En su nuevo volumen de reflexiones titulado “Pentimentos. Apuntes sobre arte y literatura” (2021), Jochy Herrera se aferra a la necesidad de escudriñar la obra de arte y tocar con su escalpelo perceptivo la médula de la escritura del otro, porque en su lectura, su mirada, su deleite ante la palabra va descubriendo el sentido último de la creación y la existencia, va apostando a la supervivencia del espíritu y de la historia.
Piensa y siente la escritura del ensayo bajo la convicción de que, como Blanchot (2021), al escribir aumenta el crédito de la humanidad; apuesta a que al escribir otorga al arte una esperanza nueva y una singular riqueza; asume, como el último héroe de una utopía posible, que salva al individuo, al arte y la literatura, que salva el reducto de la civilización de las hostiles escaramuzas y las masacres fácticas de la barbarie hipermoderna.
Porque, lo sostuvo Marx en 1844, la descomposición y desvalorización del mundo humano se acrecientan en una relación directamente proporcional al afán de valorización del mundo de las cosas. Tener más que ser.
Desde la dinámica de la relación entre lienzos y palabras, entre la pintura y la poesía, en el diálogo “Fedro” el propio Platón llega a plantearse como problema los terribles amores que habría de azuzar el pensamiento, si hiciera ver por sí mismo una imagen sensible que fuese clara. Y su discípulo Aristóteles llegará a afirmar, que ningún entendimiento podría ser tal sin antes haber estado en los sentidos, a menos que se trate del entendimiento mismo.
El concepto logrado se vuelve, entonces, afirmación del sí, en sí y para sí. Esos terribles amores entre concepto e imagen terminan, pues, estableciendo el estatuto dual de que ambos están asociados a la realidad y el pensamiento.

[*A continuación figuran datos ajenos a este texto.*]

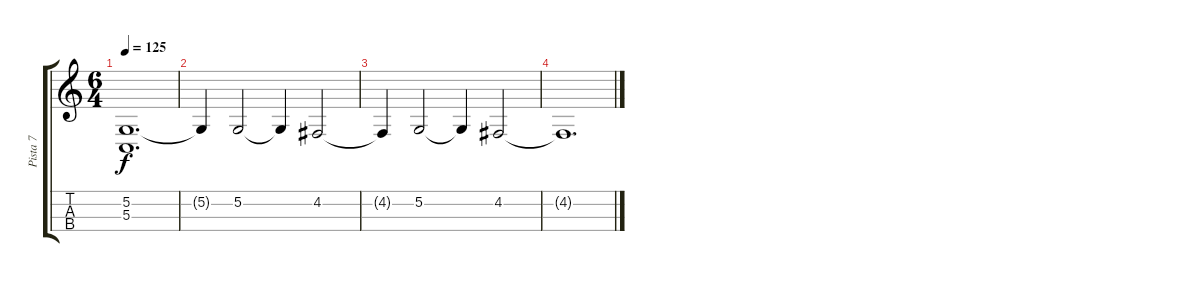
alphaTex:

\track ("Pista 7" "Pista 7") {instrument cello}
\staff {score tabs}
\tuning (A3 D3 G2 C2) {hide}
\ts (6 4)
\tempo 125
\clef g2
\ks c
(5.2 5.3).1{d dy f} |
5.2{t}.4 5.2.2 5.2{t}.4 4.2.2 |
4.2{t}.4 5.2.2 5.2{t}.4 4.2.2 |
4.2{t}.1{d}
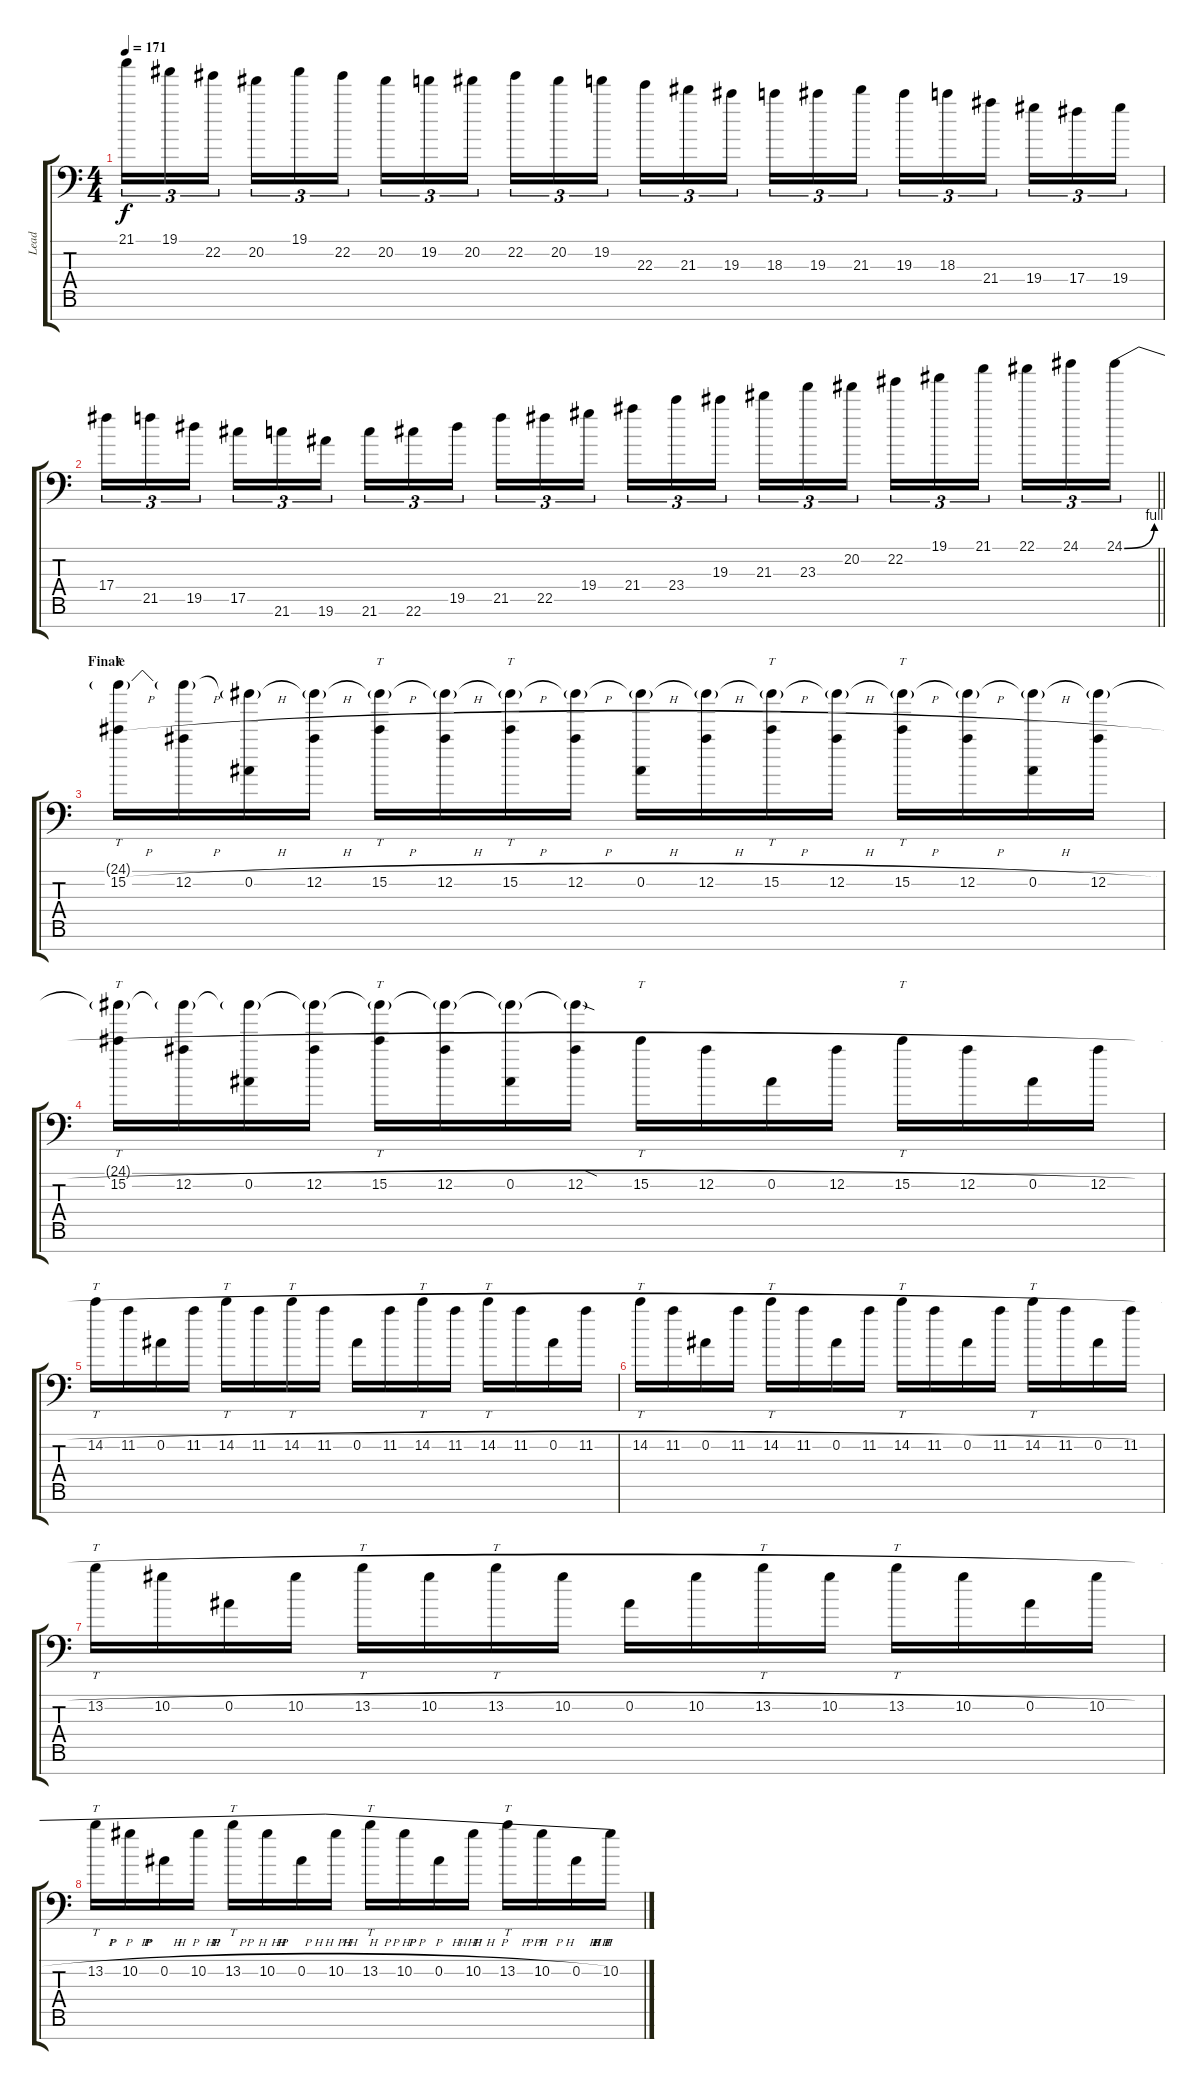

Cuando Herrera suscita pentimentos en el lienzo y en la palabra, en lo que hurgan su mirada, revestida de tensión humanística y fundamentos filosóficos, y por otro lado, su afinidad crítica con el lenguaje estético y la “imago” del poema es, en aquello que respecto de la pintura Hegel llamó vida del espíritu. Porque no otra cosa es la obra de arte, independientemente del código lingüístico en que se materialice.
Aunque Herrera sustenta, que para desmenuzar los entresijos de una obra artística no hay que disponer de instrumentos como la filosofía, la historia, la estética, la semiología, la lingüística o la sociología, entre otras disciplinas del saber, conoce que, en el fondo, se contradice, porque la valía de su propio ejercicio del criterio estriba en su metódico espíritu renacentista, que le permite conjugar aquellos saberes, más otro campo que hace de su enfoque una visión singular, el de la ciencia médica.
Solo así el cuerpo, en su dimensión anatómica y sus atributos estéticos, podría ser abordado como entidad simbólica, materia multívoca capaz de convertirse a sí misma en lenguaje y llamar a un aquelarre del pensamiento y los sentidos a todos los demás lenguajes o subsistemas lingüísticos, desde la dimensión mística del cuerpo ensangrentado de Cristo hasta los cuerpos mutilados de Goya, los torturados de Botero o los sexualmente provocadores y libres de Schiele.
Lo que puede haber apoyado la afirmación paradójica de Herrera es su propensión estilística a no presumir de erudición o academicismo, a expresar sus juicios con una sintaxis correcta, casi coloquial, ajena a la terminología técnica excesiva, aunque ornada, eso sí, de la más exquisita gracia poética y hondura conceptual.
Herrera exorciza su estilo, como Cabrera Infante, hasta sacar de la morfología y la sintaxis las combinaciones más sonoras, más rítmicas y las gemas conceptuales mejor pulidas. Es un artesano del estilo.